Problems to solve
1. Which sources of electricity use does the post on working from home to save fuel list as costs to set against the fuel saving?
2. Carry the post on working from home to save fuel forward from its final sentence.

Selected extract
......
Sunday, 6 November 2011

Should I work from home to save fuel?

With the price of fuel these days, getting to work can be an expensive business. However, if you work from home there are other costs to consider - like running your computer, heating and lighting. Does it really make sense to stay at home, if you can? As always there doesn't seem to be a simple answer - it depends on your situation.

Suppose you do an office job mainly on a computer and you can work from home at least some of the time. When you go to work you use a car and park in the office car park so that is free. By working from home your main saving is fuel. Suppose you normally have to drive 10 miles each way and your car uses 7.5l/100km which is fairly average. This would mean 2.25 litres of diesel each day. At £1.40/litre that is about £3.15 saved per day. Against this you need to offset electricity used by
  • computer and printer - say 90W total for 9 hours (you don't turn them off over lunch after all).
  • making tea, say four times a day. 
  • lighting: if you did this regularly over the year you wouldn't need much light except in winter, say 2 hours average each day. 
  • heating: the average household uses about 35 kWh for heating each day averaged over the year. If we are working from home, we are heating extra time in the day, but this isn't every day, so say an extra 10 kWh. 
The table below shows the savings, assuming you have gas for heating. It works out that lighting is almost nothing and even boiling the kettle for tea only costs you 2p/day so the only significant extra cost is heating. If you've got a leaky old house this could be more than my estimate - but you don't need to heat the whole house so if it comes to it you could just put an electric heater in your office and you would surely not need more than 1 kW, for half the year. That is still only 48p/day average, even though it is electricity.
......
Recorded data
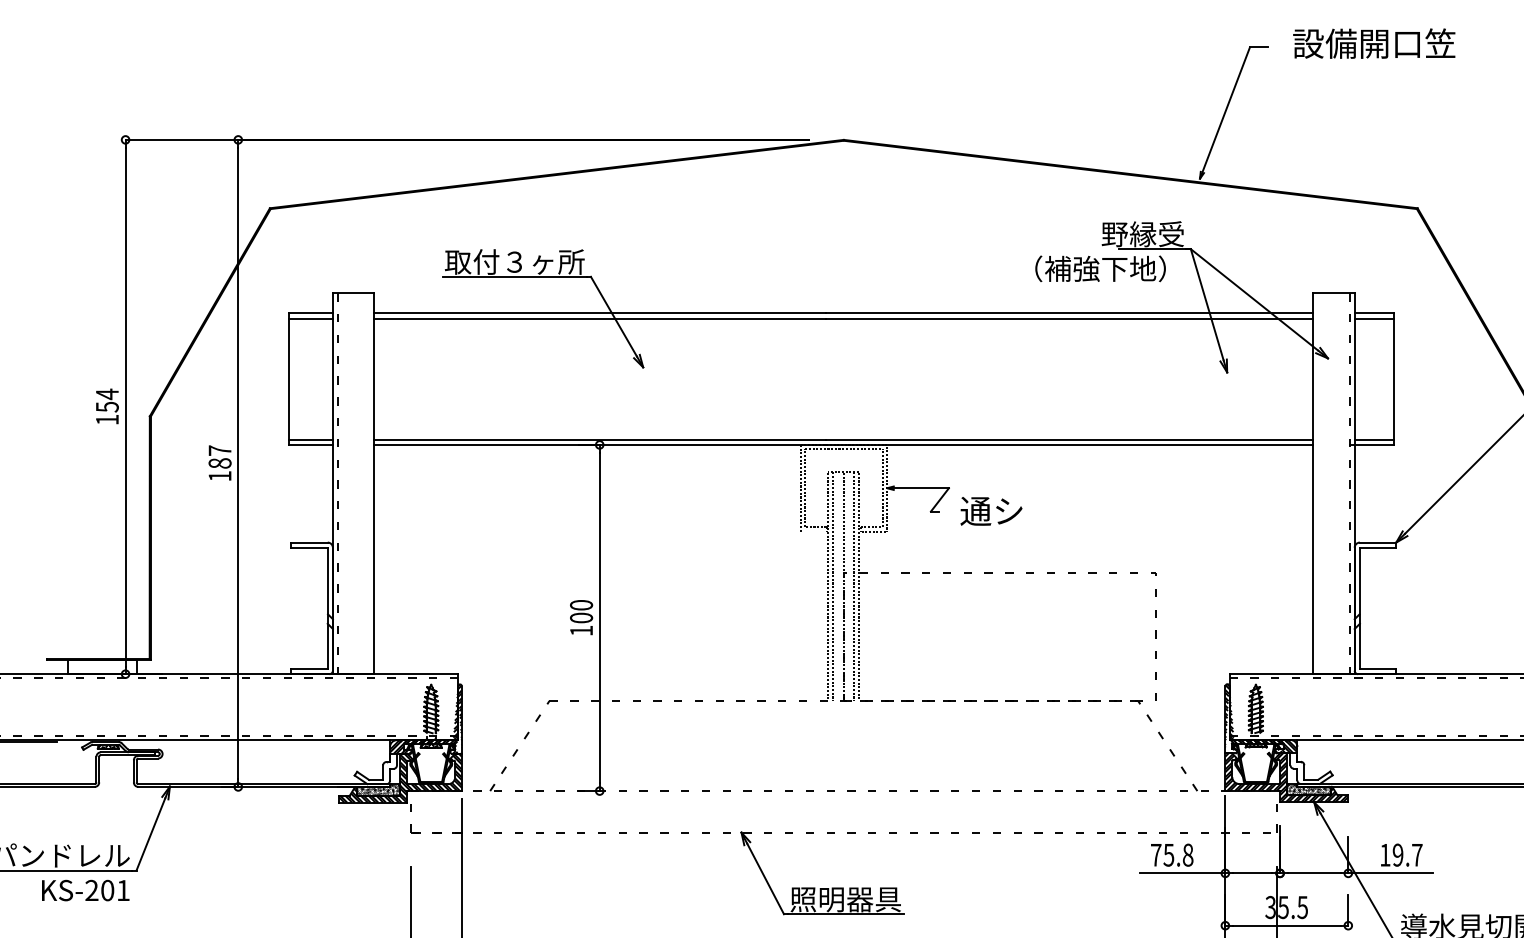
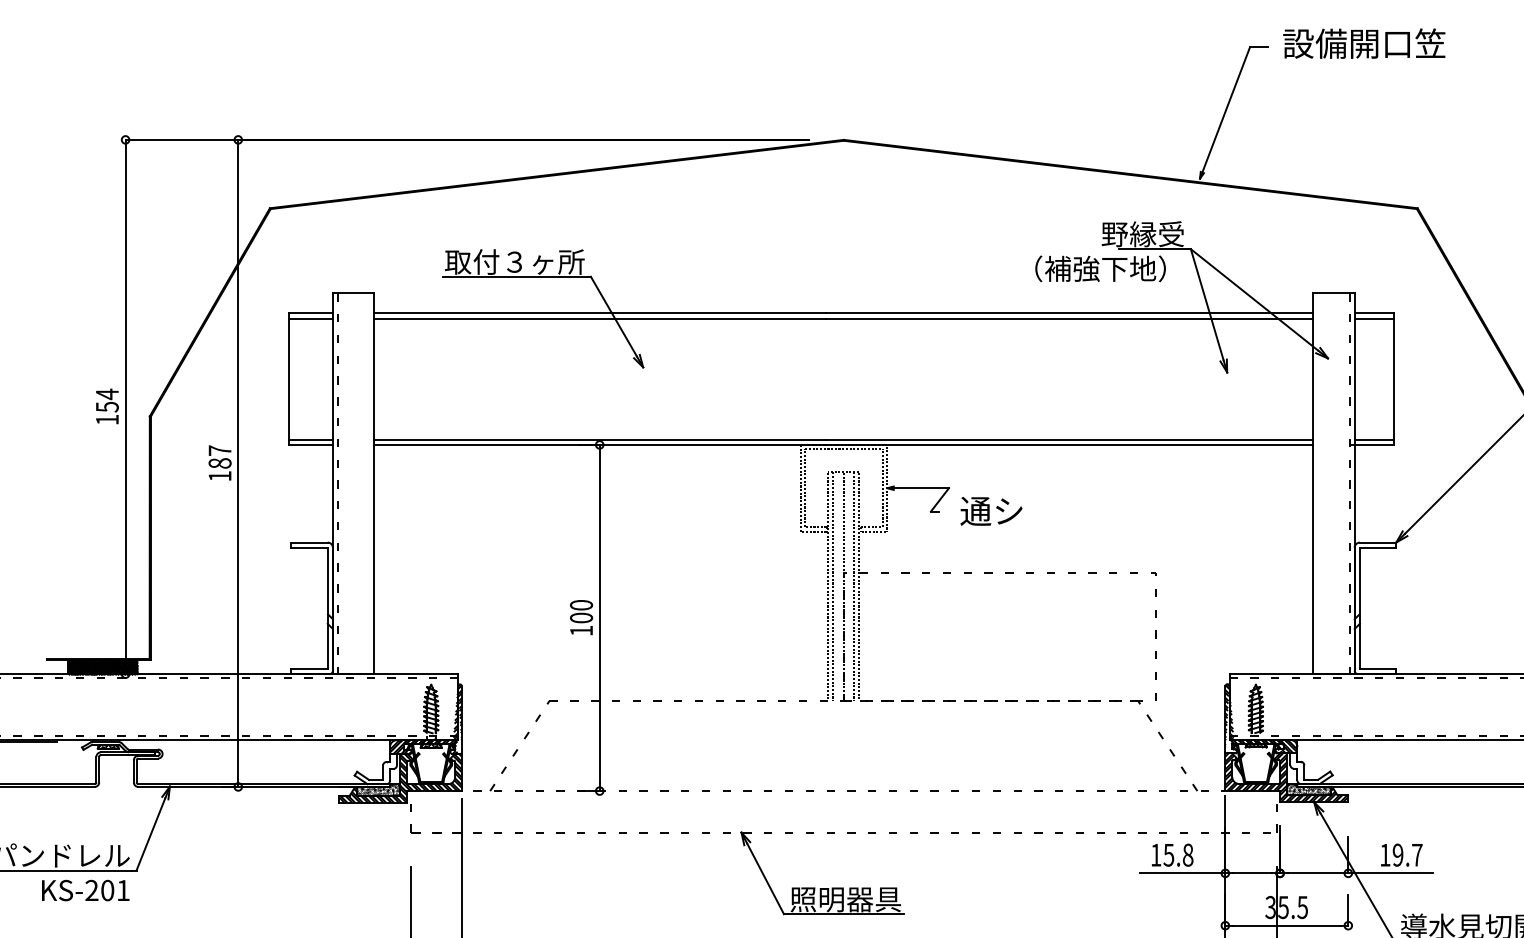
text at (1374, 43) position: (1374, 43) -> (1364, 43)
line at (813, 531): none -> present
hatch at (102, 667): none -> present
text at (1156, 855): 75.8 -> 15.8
......
Task answers
1. Computer and printer, making tea, lighting, and heating.

2.
Savings on energy use

Fuel Energy kWh/day Carbon saved kg/day Savings £/day
Commuting 30 km 7.5 l/100km diesel 22.5 6.053 £3.15
Lighting 15 W 2 hours electricity -0.03 -0.016 -£0.00
Computer and monitor etc. 80 W 9 hours electricity -0.72 -0.392 -£0.09
Printer 10 W 9 hours electricity -0.09 -0.049 -£0.01
Heating 1000 W 10 hours gas -10 -1.850 -£0.40
tea 0.05 kWh 4 times/day electricity -0.2 -0.109 -£0.02
Total from energy use

11.46 3.636 £2.63

It certainly looks like a win-win situation here. Lower energy usage, lower carbon emissions and we save money - £2.63/day! You're commute might be shorter than this  but even if it were only 2 miles each way you would still make an overall saving.

However, these aren't the only costs that you may need to consider. If you are working  from home you may need a better computer, and a better printer than you would otherwise have.  (Please don't say you will use your laptop when you are at home - it is very bad for the back unless you have an external monitor you can arrange ergonomically). So you might spend an extra £1000 on our computer every 3 years and a reasonable laser printer might set you back £100,  say every 5 years. Maybe it also costs an extra £50 in toner each  year. Counting 250 days use per year, that is £1.61/day, so we are still in the black. However, if you only work from home half the time your equipment costs stay the same while your fuel savings are only half what they were. Overall you are losing out by 32p/day.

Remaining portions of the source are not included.